Ce que ma force ne peut découvrir, je ne laisse pas de le sonder et essayer ; et, en retâtant et pétrissant cette nouvelle matière, la remuant et l'échaudant, j'ouvre à celui qui me suit quelque facilité pour en jouir plus à son aise, et la lui rends plus souple et plus maniable.

(Essais II,12 Apologie de Raimond Sebond)


Tiens tiens, il serait donc possible d'être rhétoricien-cuisinier …

Car on a bel et bien ici une métaphore culinaire, Dieu me gourmande ! (comme dirait le grand Desproges). Pétrissage, touillage, cuisson. Y en a qui revendiquent l'alchimie du verbe. Mais la cuisine aussi est une alchimie, dans un style moins démiurgique et plus humain.


Montaigne la pratique, cette cuisine verbale et intellectuelle, sans renâcler devant la difficulté. S'il ne comprend pas, il ne lâche pas l'affaire pour autant, il met la main à la pâte quand même. Car il s'agit de rendre comestible la matière à penser, toutes les questions que la lecture de ses auteurs chouchous lui met sous la main. Il n'a pas trouvé la réponse, la forme que la matière pourra prendre ? Peu importe, il travaille au moins la boule de pâte que l'autre pourra travailler à son tour pour finir par s'en nourrir.


Conviés que nous sommes au banquet des Essais, nous pouvons y déguster beaucoup de plats achevés et dressés dans les règles de l'art, des chefs d'oeuvre absolus de délectation pour la sensibilité et l'intelligence, ces chapitres, ces phrases de pur génie qu'on a tous plus ou moins en tête et au coeur. Genre sur La Boétie, sur l'amour, sur la tolérance, sur l'art de vivre et de goûter le temps. Mais il y a aussi par ci par là sur la table ou à côté, des marmites qui mijotent avec on sait pas trop quoi dedans, et aussi des boules de pâte non identifiée, des crèmes en train de prendre ou pas, des fruits en train de compoter …

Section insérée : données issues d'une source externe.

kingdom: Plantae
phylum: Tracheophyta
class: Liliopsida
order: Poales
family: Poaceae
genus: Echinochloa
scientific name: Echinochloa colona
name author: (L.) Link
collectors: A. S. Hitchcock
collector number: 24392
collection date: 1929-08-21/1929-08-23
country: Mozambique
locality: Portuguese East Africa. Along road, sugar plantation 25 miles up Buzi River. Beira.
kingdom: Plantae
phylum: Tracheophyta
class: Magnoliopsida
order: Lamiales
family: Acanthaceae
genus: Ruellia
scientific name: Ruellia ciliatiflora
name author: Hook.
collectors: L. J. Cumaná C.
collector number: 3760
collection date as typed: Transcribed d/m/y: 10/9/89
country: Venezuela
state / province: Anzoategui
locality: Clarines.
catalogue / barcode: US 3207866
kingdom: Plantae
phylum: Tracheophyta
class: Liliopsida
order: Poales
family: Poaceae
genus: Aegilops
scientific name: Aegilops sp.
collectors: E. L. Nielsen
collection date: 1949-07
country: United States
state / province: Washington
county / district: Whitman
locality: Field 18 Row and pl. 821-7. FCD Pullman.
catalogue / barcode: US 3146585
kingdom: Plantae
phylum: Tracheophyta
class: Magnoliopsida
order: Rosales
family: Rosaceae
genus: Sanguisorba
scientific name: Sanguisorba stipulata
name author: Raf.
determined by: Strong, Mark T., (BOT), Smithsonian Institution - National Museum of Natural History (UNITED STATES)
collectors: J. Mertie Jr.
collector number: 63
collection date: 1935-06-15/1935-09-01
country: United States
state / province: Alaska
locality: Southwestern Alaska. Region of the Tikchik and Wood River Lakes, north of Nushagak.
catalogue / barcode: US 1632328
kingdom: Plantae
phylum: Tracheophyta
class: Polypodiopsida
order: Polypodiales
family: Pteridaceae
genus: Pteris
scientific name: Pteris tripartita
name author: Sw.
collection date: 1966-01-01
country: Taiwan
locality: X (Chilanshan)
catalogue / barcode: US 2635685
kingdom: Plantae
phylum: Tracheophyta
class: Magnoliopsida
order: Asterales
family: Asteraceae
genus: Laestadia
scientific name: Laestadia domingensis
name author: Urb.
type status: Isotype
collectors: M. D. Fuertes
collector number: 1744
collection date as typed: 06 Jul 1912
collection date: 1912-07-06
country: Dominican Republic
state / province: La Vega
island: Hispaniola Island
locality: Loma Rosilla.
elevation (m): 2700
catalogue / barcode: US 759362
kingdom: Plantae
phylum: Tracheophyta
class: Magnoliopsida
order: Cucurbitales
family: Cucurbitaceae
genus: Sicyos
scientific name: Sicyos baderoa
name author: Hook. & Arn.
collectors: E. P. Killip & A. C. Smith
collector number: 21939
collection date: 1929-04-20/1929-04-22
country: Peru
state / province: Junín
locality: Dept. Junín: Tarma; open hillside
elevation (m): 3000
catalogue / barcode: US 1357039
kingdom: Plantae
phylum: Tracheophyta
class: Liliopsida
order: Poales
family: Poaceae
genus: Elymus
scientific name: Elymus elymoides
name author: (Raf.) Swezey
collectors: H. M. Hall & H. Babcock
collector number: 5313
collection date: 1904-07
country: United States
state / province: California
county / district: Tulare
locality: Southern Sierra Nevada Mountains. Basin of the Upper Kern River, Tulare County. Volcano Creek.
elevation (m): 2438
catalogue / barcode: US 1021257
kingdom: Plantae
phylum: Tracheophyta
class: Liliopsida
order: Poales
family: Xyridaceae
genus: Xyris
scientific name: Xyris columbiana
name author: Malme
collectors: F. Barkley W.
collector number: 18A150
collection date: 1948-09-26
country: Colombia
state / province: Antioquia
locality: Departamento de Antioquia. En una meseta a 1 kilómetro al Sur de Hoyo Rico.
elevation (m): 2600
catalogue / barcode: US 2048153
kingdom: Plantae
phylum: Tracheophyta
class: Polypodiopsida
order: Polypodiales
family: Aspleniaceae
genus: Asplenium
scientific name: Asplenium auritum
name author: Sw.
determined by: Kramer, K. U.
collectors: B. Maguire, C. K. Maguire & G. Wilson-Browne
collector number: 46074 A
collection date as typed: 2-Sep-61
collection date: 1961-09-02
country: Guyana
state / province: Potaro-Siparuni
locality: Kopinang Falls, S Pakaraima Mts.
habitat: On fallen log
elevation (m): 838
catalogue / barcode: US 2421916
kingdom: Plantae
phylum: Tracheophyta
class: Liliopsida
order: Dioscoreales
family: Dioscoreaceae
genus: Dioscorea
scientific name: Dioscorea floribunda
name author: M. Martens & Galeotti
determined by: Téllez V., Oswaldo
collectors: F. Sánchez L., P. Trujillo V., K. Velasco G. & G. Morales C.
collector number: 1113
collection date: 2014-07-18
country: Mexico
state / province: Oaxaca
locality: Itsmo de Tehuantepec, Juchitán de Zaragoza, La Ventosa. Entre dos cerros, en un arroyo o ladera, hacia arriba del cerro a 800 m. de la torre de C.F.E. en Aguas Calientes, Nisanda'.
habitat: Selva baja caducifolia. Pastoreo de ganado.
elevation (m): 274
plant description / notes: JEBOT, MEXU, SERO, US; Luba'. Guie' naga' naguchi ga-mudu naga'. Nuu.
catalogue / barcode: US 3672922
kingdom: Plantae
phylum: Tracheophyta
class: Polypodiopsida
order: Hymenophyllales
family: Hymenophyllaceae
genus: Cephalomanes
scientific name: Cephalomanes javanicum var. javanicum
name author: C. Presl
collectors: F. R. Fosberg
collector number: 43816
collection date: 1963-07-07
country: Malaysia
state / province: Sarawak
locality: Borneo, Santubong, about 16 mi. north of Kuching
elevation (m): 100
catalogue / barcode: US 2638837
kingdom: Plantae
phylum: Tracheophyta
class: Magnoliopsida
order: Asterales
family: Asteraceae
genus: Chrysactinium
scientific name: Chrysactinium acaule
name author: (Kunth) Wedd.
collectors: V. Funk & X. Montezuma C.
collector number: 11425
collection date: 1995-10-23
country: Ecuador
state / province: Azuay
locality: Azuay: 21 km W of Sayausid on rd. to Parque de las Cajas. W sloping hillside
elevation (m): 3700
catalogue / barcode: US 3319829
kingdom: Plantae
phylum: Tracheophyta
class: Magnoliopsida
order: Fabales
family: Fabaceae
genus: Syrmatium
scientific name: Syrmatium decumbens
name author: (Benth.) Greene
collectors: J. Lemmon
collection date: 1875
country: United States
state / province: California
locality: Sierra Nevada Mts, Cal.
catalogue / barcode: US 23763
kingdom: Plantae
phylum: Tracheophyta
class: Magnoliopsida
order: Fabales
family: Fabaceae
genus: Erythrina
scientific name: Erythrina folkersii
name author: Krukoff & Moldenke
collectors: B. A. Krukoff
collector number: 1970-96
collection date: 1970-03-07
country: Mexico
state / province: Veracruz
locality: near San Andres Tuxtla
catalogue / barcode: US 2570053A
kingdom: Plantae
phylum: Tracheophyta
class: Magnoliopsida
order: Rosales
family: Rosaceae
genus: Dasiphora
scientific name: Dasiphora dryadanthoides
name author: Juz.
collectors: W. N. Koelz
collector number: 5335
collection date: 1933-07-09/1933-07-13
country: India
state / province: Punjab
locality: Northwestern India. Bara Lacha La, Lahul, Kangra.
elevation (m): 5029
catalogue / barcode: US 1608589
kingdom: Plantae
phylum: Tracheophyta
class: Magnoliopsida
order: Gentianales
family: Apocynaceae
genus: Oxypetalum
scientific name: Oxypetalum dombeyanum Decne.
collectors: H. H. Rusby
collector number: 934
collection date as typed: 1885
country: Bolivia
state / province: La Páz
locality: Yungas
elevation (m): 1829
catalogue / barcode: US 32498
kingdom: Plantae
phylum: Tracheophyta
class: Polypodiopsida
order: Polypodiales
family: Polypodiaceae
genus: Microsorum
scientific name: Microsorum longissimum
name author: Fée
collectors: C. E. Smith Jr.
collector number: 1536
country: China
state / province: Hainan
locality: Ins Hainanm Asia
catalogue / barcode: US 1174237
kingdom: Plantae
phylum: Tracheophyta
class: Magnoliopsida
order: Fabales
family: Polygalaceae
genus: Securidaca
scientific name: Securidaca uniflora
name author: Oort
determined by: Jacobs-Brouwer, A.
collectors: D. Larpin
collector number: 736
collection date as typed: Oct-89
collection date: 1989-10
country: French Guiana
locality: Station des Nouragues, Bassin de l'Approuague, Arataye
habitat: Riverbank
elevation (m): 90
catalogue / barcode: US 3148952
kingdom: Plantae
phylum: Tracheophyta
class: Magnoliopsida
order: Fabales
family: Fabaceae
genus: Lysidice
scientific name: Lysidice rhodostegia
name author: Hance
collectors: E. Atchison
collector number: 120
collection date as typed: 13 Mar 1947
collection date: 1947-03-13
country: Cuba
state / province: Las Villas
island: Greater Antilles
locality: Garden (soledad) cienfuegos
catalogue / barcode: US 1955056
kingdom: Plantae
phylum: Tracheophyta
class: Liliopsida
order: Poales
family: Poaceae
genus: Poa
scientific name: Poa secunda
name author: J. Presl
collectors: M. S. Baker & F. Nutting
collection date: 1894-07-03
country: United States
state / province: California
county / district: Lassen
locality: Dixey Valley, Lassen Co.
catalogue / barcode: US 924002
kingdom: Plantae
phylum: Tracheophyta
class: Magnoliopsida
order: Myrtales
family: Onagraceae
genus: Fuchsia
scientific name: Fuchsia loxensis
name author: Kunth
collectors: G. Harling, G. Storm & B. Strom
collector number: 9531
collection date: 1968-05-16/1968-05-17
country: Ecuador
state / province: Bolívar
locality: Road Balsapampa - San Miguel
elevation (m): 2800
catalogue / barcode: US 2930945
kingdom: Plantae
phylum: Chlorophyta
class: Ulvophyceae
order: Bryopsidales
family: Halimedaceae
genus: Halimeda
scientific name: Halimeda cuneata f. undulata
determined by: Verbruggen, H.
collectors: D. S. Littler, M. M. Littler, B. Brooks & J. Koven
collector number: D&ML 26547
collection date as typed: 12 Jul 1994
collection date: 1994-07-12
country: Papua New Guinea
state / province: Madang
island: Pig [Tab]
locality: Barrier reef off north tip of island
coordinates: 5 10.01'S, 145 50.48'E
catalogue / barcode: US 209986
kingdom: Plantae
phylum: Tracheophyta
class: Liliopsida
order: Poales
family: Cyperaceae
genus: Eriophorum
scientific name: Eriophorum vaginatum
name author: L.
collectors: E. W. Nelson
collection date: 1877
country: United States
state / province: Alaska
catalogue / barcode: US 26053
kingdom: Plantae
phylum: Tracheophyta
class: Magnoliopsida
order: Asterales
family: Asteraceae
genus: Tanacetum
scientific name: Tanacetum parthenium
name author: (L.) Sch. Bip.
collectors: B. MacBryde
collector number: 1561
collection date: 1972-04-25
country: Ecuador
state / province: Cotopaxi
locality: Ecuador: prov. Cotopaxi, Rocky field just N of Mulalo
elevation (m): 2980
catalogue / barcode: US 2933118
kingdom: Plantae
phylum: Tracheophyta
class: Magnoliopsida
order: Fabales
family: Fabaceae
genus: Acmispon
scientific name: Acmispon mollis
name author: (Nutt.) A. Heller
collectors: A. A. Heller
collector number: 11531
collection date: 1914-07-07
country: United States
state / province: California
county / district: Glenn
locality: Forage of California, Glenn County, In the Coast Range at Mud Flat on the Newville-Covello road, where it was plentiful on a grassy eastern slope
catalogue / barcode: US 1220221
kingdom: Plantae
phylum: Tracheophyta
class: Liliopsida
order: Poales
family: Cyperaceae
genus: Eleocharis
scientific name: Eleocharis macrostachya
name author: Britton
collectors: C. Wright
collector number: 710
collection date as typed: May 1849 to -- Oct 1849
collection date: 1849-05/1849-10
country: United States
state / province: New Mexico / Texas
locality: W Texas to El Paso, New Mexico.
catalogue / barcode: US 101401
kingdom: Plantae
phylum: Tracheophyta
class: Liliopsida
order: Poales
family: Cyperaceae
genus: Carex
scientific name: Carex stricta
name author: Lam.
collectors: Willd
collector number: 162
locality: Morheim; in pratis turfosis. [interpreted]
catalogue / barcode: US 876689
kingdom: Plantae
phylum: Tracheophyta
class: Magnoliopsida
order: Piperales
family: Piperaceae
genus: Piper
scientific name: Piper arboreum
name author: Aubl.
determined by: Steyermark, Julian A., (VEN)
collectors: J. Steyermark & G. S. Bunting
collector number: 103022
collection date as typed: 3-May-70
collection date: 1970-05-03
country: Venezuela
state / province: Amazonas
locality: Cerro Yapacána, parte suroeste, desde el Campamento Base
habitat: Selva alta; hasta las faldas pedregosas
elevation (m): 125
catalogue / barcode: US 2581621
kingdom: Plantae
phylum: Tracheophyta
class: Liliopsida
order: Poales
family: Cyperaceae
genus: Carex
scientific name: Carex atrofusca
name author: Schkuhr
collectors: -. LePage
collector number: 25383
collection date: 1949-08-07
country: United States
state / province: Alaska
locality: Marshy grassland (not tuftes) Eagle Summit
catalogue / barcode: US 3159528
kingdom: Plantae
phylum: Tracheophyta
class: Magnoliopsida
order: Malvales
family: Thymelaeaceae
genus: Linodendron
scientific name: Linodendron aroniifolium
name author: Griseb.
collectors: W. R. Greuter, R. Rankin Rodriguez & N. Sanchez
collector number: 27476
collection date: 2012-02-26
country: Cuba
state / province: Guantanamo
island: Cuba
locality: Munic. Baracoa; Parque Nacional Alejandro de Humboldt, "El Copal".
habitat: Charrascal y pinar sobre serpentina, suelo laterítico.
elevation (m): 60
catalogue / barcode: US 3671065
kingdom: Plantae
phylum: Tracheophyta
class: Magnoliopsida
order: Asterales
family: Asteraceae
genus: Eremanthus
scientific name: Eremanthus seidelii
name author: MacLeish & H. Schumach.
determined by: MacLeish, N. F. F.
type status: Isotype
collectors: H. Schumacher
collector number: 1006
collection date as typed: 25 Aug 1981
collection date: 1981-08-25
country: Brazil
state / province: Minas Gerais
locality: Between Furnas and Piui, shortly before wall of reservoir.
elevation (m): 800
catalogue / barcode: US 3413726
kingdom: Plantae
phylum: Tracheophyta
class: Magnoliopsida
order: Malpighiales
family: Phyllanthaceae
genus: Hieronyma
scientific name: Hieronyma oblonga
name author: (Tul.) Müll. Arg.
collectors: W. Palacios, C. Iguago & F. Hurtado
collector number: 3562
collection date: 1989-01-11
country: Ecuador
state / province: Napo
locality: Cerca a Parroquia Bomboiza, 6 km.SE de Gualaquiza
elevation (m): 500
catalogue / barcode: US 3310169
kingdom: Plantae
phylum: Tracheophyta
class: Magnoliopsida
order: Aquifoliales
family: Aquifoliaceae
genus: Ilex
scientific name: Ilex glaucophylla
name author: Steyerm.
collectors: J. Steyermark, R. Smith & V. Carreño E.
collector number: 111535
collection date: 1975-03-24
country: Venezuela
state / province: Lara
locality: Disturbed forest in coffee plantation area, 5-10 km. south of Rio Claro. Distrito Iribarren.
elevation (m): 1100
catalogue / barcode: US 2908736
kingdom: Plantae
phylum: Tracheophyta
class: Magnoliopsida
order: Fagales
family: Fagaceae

Je lis aussi dans ces phrases cette chose qui caractérise les gens vraiment utiles au monde. Quel que soit leur domaine, ils arrivent à échapper à la fixation en miroir sur les autres, fantasmés en concurrents, en rivaux, en obstacles ou modèles. Et ils sont au contraire tout à leur acte. Ici la plongée dans la « matière » constituée par ses lectures. Une matière qu'il partage avec qui veut venir s'y plonger aussi.


 

Vous savez quoi ? Je crois qu'aujourd'hui si Monsieur des Essais était dans les médias il se foutrait du buzz et de la course au scoop, qui fait jouer avec les pires démons. S'il était dans la politique, il chercherait à agir et à parler sans calcul, il ne privilégierait pas les combinazione partidaires. Il assumerait le risque de faire ce qu'il pense bon, quoi qu'il en coûte. Il ne penserait pas « eux le peuple », mais « nous la société ». Il trouverait aberrant le cumul des mandats, les privilèges de toute sorte, dont certains très opaques, qui font des arguments tout trouvés aux populistes qui arrivent à faire croire qu'ils sont différents.

Alors qu'ils ne veulent qu'une chose : être membre du club, eux aussi, et profiter des privilèges, eux aussi.